Чем романтичнее и красочнее легенды, чем чаще их пересказывают, тем сладостнее соблазн разрушить иконические образы героев. Оскаровский лауреат Мишель Хазанавичус, автор «Артиста», снял уморительный скетчком про святое божество французской культуры, Жан-Люка Годара, на фоне священного же события. Получилось смешно, точно и остроумно.
Здесь Годар в исполнении Луи Гарреля (опять он!) — не лидер, а ведомое создание, игрушка в руках судьбы и истории. Известный и популярный, он не знает, куда дальше двигаться, как еще порубить в лапшу пленку, как еще подразнить обывателя. А тут — какая удача! — студенты хотят перемен. Только стареющему очкарику с ними на самом деле не по пути. В зеркале он видит себя Дзигой Вертовым, но на деле уже грузный, с брюшком, плешивый представитель старшего поколения. Демонстрации кончаются только разбитыми очками, пикировки со скучными «папашами» больше похожи на ленивые потасовки в универсаме, а свободная любовь хороша на словах: в случае чего присущую от природы ревность и мнительность куда девать? Если драматургия — это электричество между человеком и средой, временем и героем, у Хазанавичуса классно получилось. Если нет — всё равно неплохо: так им и надо, бунтарям, чтобы не ленились.

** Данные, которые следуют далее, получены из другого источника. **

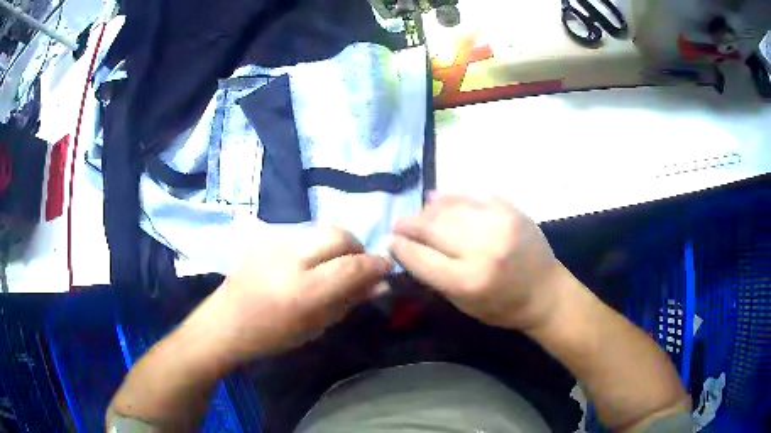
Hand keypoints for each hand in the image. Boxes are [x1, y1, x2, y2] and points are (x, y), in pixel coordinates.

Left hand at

Парадокс: протесты 1968-го начались не в Париже, а в Штатах. Перемены, которые этот год принес в страну, здесь были заметнее некуда, к тому же Америка — синоним кинематографа. И все-таки французские коллеги смогли создать миф об этой точке своей истории, а американские коллеги так и не собрали канон из осколков фактов и явлений. Да, приходил Форрест Гамп к Белому Дому, говорил в микрофон, тусовался и с хиппанами, и с «черными пантерами». Но все эти явления — борьба за права темнокожих, «лето любви» — были такими большими и длительными в Штатах, что сам по себе 1968-й остался только страницей в календаре, но никак не главной точкой в истории.
Единственный в своем роде фильм о 1968 годе от начала до конца — «Процесс над Чикагской семеркой» Аарона Соркина. В Чикаго в 1968 году респектабельные ястребы войны начали готовиться к выборам, победе Никсона, продолжению войны во Вьетнаме. Молодые люди пытались им сказать, что не рады съезду террористов и напыщенных индюков. За что всех повязали и разогнали, прежде устроив побоище. Случайную семерку посадили — и попытки оправдать этих жертв государственного террора составляют весь сюжет фильма. Казалось бы, противостояние неравное: за судьей статус, деньги, связи, власть (вон даже Никсона переизбрали). Единственный союзник граждан кандидат-демократ Роберт Кеннеди убит. Но семерка фриков вступает в борьбу с этой стабильной и крепкой системой, которая с каждой секундой выдает свою слабость. Вся ее мощь и сила напускные. Судья даже троллинга вынести не способен — да чего там, он элементарно колкости подсудимых не расслышит. У этих всемогущих и вечнозеленых челюсти вставные, глаза не видят, руки не работают. Всё, на что они способны, — мелкие пакости, хитроумные комбинации («ах, какой я сообразительный!»). Победить их трудно, но можно показать всему миру, какие это жалкие и мелочные создания. Можно зарезервировать им место на свалке истории — там их давно ждут.